#### [Task statement]
Return all the entries. Match them word for word.

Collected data
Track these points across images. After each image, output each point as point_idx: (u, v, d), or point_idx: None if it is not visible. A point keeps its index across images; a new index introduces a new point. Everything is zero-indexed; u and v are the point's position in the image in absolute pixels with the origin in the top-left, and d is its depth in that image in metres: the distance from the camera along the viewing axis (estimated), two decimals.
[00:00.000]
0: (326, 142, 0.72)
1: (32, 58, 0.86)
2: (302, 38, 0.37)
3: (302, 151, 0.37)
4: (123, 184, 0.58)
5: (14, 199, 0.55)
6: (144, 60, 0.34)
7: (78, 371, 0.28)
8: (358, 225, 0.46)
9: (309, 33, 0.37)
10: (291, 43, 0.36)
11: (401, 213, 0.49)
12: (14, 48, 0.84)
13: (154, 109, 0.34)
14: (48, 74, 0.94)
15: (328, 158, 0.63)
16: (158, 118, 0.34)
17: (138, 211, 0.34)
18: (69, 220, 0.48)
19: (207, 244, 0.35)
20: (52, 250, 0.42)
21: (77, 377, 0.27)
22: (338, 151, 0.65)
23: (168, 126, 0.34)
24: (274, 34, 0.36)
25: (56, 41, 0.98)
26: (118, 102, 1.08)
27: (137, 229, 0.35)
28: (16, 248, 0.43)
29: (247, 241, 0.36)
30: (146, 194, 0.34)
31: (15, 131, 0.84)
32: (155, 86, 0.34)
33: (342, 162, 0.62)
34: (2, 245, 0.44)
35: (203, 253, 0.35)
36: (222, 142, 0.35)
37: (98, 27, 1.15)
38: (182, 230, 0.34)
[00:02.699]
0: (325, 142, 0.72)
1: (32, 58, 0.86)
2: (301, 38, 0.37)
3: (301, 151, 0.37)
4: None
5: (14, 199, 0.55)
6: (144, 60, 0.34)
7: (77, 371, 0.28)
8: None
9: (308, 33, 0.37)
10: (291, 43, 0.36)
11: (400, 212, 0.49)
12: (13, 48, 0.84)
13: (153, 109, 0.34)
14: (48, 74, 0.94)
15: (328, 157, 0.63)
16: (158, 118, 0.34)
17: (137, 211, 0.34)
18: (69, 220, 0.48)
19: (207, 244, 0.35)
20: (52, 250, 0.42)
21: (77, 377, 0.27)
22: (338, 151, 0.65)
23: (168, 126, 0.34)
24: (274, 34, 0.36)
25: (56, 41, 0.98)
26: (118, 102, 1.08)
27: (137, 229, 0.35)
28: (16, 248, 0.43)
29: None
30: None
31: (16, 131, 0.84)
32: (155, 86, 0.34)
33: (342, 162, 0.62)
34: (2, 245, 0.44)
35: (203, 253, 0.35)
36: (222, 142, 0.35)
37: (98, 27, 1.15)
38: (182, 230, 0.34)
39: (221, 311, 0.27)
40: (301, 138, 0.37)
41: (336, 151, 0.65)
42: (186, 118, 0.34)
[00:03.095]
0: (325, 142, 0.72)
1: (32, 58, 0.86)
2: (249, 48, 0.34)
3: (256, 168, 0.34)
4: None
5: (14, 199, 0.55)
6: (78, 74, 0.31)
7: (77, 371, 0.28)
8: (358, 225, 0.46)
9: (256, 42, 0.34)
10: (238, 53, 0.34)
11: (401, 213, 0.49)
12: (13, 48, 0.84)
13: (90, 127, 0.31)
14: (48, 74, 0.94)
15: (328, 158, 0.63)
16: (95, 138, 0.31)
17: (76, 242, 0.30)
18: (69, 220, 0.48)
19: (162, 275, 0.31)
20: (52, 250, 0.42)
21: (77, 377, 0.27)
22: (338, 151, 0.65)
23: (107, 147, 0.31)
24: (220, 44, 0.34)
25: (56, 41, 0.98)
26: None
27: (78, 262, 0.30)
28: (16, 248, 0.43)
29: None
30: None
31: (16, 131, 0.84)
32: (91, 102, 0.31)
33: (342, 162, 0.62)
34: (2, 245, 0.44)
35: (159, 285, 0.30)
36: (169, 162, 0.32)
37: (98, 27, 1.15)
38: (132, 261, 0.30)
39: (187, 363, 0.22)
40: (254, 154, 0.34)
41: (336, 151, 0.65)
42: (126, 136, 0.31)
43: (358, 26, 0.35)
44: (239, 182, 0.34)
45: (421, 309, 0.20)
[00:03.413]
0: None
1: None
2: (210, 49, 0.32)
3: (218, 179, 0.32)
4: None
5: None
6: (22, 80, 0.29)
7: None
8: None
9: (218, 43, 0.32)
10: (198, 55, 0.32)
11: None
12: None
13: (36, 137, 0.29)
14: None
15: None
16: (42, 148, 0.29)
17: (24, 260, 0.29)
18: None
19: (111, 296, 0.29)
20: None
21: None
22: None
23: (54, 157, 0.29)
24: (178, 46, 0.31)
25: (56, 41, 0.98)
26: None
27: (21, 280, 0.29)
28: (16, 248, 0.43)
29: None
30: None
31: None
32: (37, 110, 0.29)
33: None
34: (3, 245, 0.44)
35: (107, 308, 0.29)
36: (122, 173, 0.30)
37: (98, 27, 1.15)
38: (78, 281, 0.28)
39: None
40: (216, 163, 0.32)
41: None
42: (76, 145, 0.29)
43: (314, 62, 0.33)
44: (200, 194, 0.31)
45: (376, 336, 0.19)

#### [Exercise answer]
Track these points across images. After each image, output each point as point_idx: (u, v, d), or point_idx: None if it is not visible. A point keeps its index across images; a new index introduces a new point. Everything is zero-indexed; u and v are the point's position in the image in absolute pixels with the origin in the top-left, and d is its depth in that image in metres: the distance from the camera along the viewing axis (estimated), two decimals.
[00:00.000]
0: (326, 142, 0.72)
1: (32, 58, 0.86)
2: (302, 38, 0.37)
3: (302, 151, 0.37)
4: (123, 184, 0.58)
5: (14, 199, 0.55)
6: (144, 60, 0.34)
7: (78, 371, 0.28)
8: (358, 225, 0.46)
9: (309, 33, 0.37)
10: (291, 43, 0.36)
11: (401, 213, 0.49)
12: (14, 48, 0.84)
13: (154, 109, 0.34)
14: (48, 74, 0.94)
15: (328, 158, 0.63)
16: (158, 118, 0.34)
17: (138, 211, 0.34)
18: (69, 220, 0.48)
19: (207, 244, 0.35)
20: (52, 250, 0.42)
21: (77, 377, 0.27)
22: (338, 151, 0.65)
23: (168, 126, 0.34)
24: (274, 34, 0.36)
25: (56, 41, 0.98)
26: (118, 102, 1.08)
27: (137, 229, 0.35)
28: (16, 248, 0.43)
29: (247, 241, 0.36)
30: (146, 194, 0.34)
31: (15, 131, 0.84)
32: (155, 86, 0.34)
33: (342, 162, 0.62)
34: (2, 245, 0.44)
35: (203, 253, 0.35)
36: (222, 142, 0.35)
37: (98, 27, 1.15)
38: (182, 230, 0.34)
[00:02.699]
0: (325, 142, 0.72)
1: (32, 58, 0.86)
2: (301, 38, 0.37)
3: (301, 151, 0.37)
4: None
5: (14, 199, 0.55)
6: (144, 60, 0.34)
7: (77, 371, 0.28)
8: None
9: (308, 33, 0.37)
10: (291, 43, 0.36)
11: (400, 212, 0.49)
12: (13, 48, 0.84)
13: (153, 109, 0.34)
14: (48, 74, 0.94)
15: (328, 157, 0.63)
16: (158, 118, 0.34)
17: (137, 211, 0.34)
18: (69, 220, 0.48)
19: (207, 244, 0.35)
20: (52, 250, 0.42)
21: (77, 377, 0.27)
22: (338, 151, 0.65)
23: (168, 126, 0.34)
24: (274, 34, 0.36)
25: (56, 41, 0.98)
26: (118, 102, 1.08)
27: (137, 229, 0.35)
28: (16, 248, 0.43)
29: None
30: None
31: (16, 131, 0.84)
32: (155, 86, 0.34)
33: (342, 162, 0.62)
34: (2, 245, 0.44)
35: (203, 253, 0.35)
36: (222, 142, 0.35)
37: (98, 27, 1.15)
38: (182, 230, 0.34)
39: (221, 311, 0.27)
40: (301, 138, 0.37)
41: (336, 151, 0.65)
42: (186, 118, 0.34)
[00:03.095]
0: (325, 142, 0.72)
1: (32, 58, 0.86)
2: (249, 48, 0.34)
3: (256, 168, 0.34)
4: None
5: (14, 199, 0.55)
6: (78, 74, 0.31)
7: (77, 371, 0.28)
8: (358, 225, 0.46)
9: (256, 42, 0.34)
10: (238, 53, 0.34)
11: (401, 213, 0.49)
12: (13, 48, 0.84)
13: (90, 127, 0.31)
14: (48, 74, 0.94)
15: (328, 158, 0.63)
16: (95, 138, 0.31)
17: (76, 242, 0.30)
18: (69, 220, 0.48)
19: (162, 275, 0.31)
20: (52, 250, 0.42)
21: (77, 377, 0.27)
22: (338, 151, 0.65)
23: (107, 147, 0.31)
24: (220, 44, 0.34)
25: (56, 41, 0.98)
26: None
27: (78, 262, 0.30)
28: (16, 248, 0.43)
29: None
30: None
31: (16, 131, 0.84)
32: (91, 102, 0.31)
33: (342, 162, 0.62)
34: (2, 245, 0.44)
35: (159, 285, 0.30)
36: (169, 162, 0.32)
37: (98, 27, 1.15)
38: (132, 261, 0.30)
39: (187, 363, 0.22)
40: (254, 154, 0.34)
41: (336, 151, 0.65)
42: (126, 136, 0.31)
43: (358, 26, 0.35)
44: (239, 182, 0.34)
45: (421, 309, 0.20)
[00:03.413]
0: None
1: None
2: (210, 49, 0.32)
3: (218, 179, 0.32)
4: None
5: None
6: (22, 80, 0.29)
7: None
8: None
9: (218, 43, 0.32)
10: (198, 55, 0.32)
11: None
12: None
13: (36, 137, 0.29)
14: None
15: None
16: (42, 148, 0.29)
17: (24, 260, 0.29)
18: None
19: (111, 296, 0.29)
20: None
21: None
22: None
23: (54, 157, 0.29)
24: (178, 46, 0.31)
25: (56, 41, 0.98)
26: None
27: (21, 280, 0.29)
28: (16, 248, 0.43)
29: None
30: None
31: None
32: (37, 110, 0.29)
33: None
34: (3, 245, 0.44)
35: (107, 308, 0.29)
36: (122, 173, 0.30)
37: (98, 27, 1.15)
38: (78, 281, 0.28)
39: None
40: (216, 163, 0.32)
41: None
42: (76, 145, 0.29)
43: (314, 62, 0.33)
44: (200, 194, 0.31)
45: (376, 336, 0.19)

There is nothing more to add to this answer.